BMI has adjusted its five-year forecast for new car sales in Chile to reflect the recovery in consumer and business demand in the wake of the global financial crisis that coincided with the reconstruction efforts following February's earthquake. Following a record year for sales in 2010, we expect the Chilean economy to slow to growth of 4.5% y-o-y in 2011 and 3.2% in 2012. This, in turn, will translate into vehicle sales growth averaging 8% y-o-y between 2011 and 2015, taking market sales to just under 415,000 units by the end of the forecast period.
Helped also by rising demand in the mining sector – one of the pillars of the country's economy – businesses purchased a total 173,514 units in the first eight months of this year, already surpassing the total number of units sold in 2009. Meanwhile, we expect import demand to remain equally impressive over the medium term. In particular, we expect to see a marked uptick in the demand for imported capital goods as Chile attempts to rebuild production capacity that was lost following the earthquake.

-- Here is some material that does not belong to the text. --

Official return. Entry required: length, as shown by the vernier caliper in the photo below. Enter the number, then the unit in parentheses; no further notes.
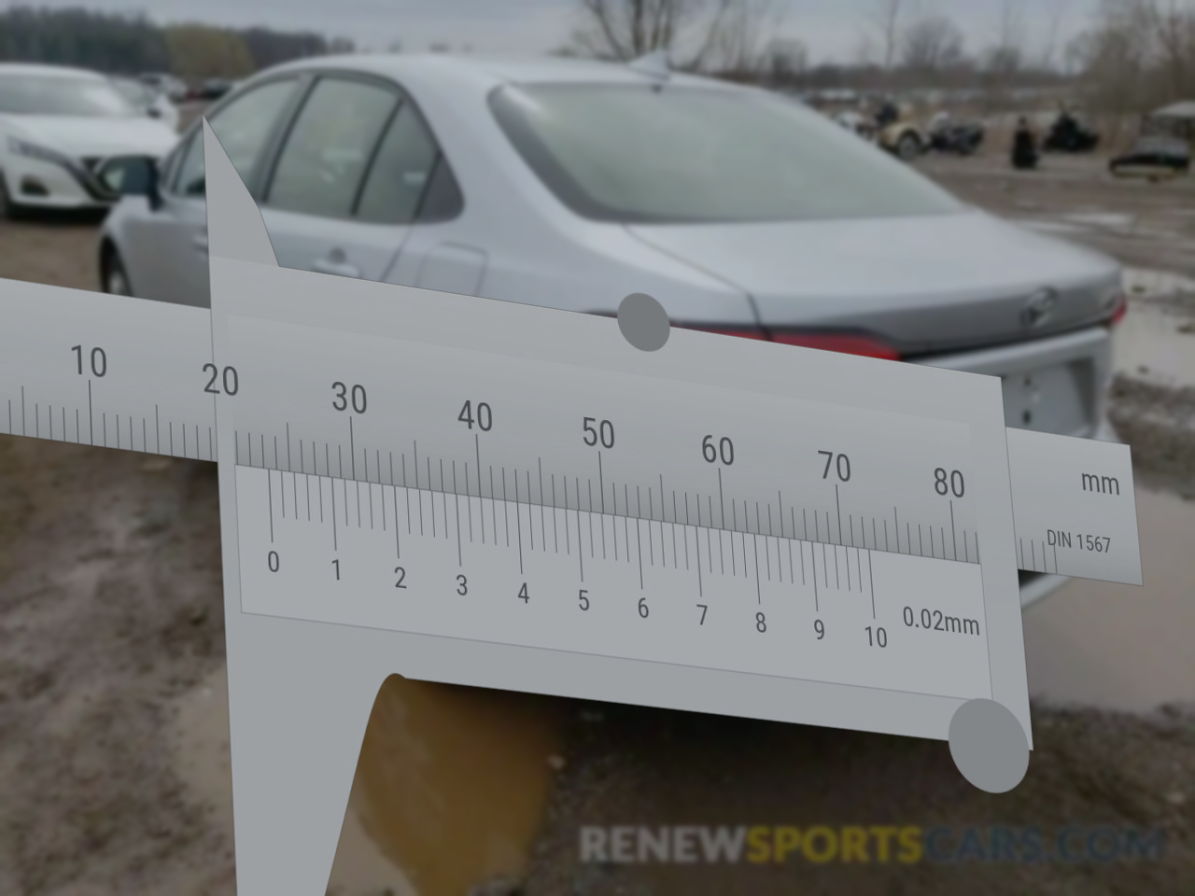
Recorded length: 23.4 (mm)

Further support to sales growth in the short and medium term will come from the Chilean government’s investment in overhauling the road transport system. Volvo has become the second European carmaker to bag an order for 297 buses from Chile, after Daimler Buses secured an order for 1,000 Mercedes-Benz bus chassis in October 2009.
Despite the relatively small size of its auto market, BMI points out that Chile is one of the most promising markets for luxury vehicles in the region. According to estimates from the National Automotive Association of Chile (ANAC), unlike most markets, Chilean consumers are tending to opt for luxury cars over economy models. The tendency can be seen in the declining market share of vehicles valued at less than CLP6mn (US$12,000), while the market share of luxury vehicles – valued at more than CLP20mn (US$40,000) – increases. Accordingly, UK luxury carmaker Aston Martin made a foray into the Latin American auto market, by opening an exclusive dealership in the Chilean capital, Santiago, in April 2010.
Chile’s main attraction lies in its relatively mature market and the well-developed infrastructure network, which ranks it in the fifth position in BMI’s Industry Risk-Rewards Ratings. However, in view of the absence of a strong vehicle production arm, we see little prospect of it overtaking the regional leaders.